Another thing of which I’m less certain, but do feel, is that I don’t think Barney was ever really in ‘fashion’, so I don’t think he ever really went ‘out of style.’ He was always too far out in front to be really accepted for the seer he was by his paymasters. I think the reason he got used so much was because his employers were connived at by Barney’s force of personality. His “Cheap and Cheerfiul,” won the day despite their misgivings about his ideas. But when things went wrong for him in ’83, probably I now realize because of a bad cocaine and speed habit, he was less able to cope, and so off he flew with the Australians.

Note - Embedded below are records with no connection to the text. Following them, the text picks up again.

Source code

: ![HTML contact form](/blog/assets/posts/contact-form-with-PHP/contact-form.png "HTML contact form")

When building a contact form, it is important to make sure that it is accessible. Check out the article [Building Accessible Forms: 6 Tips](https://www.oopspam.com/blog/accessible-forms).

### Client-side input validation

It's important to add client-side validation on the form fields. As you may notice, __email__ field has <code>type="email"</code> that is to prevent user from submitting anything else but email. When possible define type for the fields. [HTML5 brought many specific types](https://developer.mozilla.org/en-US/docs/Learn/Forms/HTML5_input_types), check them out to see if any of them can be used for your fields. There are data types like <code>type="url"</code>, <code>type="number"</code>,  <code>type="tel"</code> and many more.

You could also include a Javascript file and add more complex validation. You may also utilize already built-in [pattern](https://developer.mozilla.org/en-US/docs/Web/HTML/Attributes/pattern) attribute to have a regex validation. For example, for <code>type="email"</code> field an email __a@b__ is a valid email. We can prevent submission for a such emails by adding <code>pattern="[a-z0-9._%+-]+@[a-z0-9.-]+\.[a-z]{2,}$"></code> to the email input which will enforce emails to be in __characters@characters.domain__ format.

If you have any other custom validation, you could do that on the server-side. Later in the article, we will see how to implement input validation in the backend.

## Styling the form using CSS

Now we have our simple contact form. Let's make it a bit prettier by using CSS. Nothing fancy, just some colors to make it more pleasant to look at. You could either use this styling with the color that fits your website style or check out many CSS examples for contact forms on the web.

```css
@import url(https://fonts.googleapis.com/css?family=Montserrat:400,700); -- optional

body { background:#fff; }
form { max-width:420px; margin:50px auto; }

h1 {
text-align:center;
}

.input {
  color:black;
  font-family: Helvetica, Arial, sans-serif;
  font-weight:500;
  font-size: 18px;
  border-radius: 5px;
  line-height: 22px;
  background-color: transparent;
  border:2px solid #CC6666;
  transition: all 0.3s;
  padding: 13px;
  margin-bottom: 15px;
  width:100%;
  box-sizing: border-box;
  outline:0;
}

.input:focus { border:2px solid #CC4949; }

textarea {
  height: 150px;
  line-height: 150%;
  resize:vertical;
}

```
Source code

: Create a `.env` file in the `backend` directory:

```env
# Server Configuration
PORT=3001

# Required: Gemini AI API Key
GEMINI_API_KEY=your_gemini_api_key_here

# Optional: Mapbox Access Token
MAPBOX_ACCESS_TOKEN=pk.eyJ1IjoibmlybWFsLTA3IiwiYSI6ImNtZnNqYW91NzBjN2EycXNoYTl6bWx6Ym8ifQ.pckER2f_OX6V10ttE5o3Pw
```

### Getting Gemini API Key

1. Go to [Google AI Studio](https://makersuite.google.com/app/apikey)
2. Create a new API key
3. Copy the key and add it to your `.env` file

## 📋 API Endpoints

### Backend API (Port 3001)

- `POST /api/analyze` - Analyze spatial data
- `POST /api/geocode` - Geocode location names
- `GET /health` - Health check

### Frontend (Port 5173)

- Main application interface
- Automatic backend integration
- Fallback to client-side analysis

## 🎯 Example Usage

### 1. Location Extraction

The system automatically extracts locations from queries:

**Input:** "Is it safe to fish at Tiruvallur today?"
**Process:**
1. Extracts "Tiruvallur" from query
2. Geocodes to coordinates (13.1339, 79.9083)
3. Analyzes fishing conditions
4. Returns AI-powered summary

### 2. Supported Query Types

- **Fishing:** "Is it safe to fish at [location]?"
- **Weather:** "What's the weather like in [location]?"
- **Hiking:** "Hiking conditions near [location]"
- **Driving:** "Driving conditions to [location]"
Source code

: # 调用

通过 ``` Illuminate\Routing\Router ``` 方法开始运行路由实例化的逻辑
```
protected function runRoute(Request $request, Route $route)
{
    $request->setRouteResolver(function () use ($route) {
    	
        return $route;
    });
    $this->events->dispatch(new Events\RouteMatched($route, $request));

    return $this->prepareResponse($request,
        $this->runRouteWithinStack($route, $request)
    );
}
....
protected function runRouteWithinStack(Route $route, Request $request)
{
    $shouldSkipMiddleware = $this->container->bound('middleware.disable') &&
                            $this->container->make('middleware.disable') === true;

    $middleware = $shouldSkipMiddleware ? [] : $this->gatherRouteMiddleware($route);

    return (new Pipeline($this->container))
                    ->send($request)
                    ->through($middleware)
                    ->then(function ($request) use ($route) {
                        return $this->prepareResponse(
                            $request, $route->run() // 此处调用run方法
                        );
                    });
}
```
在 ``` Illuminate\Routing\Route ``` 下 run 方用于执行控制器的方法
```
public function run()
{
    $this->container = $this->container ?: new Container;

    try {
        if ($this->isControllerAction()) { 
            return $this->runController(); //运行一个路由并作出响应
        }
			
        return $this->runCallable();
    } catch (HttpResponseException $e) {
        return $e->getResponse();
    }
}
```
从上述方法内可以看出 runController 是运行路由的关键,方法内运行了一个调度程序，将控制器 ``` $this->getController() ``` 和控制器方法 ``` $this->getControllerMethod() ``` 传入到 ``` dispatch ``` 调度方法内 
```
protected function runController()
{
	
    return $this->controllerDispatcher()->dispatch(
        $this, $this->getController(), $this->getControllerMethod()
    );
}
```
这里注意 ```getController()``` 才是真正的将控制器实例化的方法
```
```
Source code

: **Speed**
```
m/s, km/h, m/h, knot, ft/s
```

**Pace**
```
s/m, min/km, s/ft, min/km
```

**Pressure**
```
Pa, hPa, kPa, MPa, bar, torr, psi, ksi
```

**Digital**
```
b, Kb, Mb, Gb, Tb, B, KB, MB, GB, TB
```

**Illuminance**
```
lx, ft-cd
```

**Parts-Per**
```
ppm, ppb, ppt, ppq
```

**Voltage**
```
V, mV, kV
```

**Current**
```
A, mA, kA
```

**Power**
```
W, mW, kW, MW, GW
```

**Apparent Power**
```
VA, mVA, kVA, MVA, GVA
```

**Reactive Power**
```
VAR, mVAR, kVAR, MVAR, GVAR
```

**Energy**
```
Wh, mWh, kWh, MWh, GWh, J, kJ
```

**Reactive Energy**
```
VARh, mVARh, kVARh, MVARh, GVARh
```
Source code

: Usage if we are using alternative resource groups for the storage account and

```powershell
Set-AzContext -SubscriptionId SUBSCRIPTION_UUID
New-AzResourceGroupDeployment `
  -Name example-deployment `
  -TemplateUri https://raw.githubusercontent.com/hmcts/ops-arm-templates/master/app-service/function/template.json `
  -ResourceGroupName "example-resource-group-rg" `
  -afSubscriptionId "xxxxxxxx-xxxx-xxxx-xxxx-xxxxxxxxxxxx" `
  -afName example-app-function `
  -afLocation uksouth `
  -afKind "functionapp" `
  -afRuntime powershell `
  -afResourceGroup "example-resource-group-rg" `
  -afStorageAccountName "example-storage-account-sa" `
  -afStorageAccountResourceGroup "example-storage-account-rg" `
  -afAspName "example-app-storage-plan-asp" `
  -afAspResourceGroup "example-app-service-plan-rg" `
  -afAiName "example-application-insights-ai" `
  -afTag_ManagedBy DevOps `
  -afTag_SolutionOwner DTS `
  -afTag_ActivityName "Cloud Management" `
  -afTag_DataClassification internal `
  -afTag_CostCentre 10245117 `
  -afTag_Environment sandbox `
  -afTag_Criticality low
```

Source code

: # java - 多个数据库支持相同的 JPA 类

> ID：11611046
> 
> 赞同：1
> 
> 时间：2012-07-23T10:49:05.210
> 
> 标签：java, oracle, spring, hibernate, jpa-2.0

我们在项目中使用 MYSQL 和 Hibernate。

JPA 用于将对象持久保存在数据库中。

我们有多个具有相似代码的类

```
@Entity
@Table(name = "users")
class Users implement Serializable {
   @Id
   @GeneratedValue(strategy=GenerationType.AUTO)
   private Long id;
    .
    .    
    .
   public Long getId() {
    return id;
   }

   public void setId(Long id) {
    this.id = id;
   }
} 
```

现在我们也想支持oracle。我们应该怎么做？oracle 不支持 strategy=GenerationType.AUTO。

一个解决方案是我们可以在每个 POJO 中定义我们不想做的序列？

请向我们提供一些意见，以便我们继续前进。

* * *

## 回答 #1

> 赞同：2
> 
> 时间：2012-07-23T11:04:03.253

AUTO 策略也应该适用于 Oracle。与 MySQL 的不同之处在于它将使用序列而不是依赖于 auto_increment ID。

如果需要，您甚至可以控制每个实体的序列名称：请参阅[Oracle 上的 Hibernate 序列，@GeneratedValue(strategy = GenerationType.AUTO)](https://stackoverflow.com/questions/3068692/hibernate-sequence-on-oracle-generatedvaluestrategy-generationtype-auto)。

Colin Fulcher went in a ritual which was Barney Bubbles’ ‘Look what you made me do’ to the music industrial-complex. Plus I think warmonger Margaret Thatcher had just been or was going to be re-elected. His arch-enemy, Town mag publisher Michael Heseltine, then Minister of Defence, was weaseling for PM. Elvis Costello. HM Govt. There were many reasons to protest but his seedy metaphor turned deadly. It wasn’t just the disease, as Wiki calls it, that killed him, he was saying something. The bag and the cuts were masks in a performance.
Stupid idea. Don’t do it Barney.
D.Cheema 3:40 pm on June 3, 2012 Permalink |
TV Smith did not go into why he had reservations about the cover – despite its brilliance and why he thinks he felt stiffed. Stiff knew what they were doing which was to sell records. I would like to see if there was any comments made at the time. They moved to another record label for their follow up – which was a minor hit.
davidwills 6:13 pm on June 23, 2012 Permalink |
I ‘spect that TV Smith thought, like me, that the cover was a rippoff of the IT newspaper logo that used a coarse half-tone of Theda Bara, the It girl, but which was the inspiration, not the source.
Rebecca and Mike 9:32 pm on June 25, 2012 Permalink |
We spoke to TV Smith a few years ago about this. TV Smith’s reservations stem from the fact that The Adverts were a band of four members (3 male, 1 female), but only one of them (Gaye Advert, the female member) was pictured on the front of the sleeve.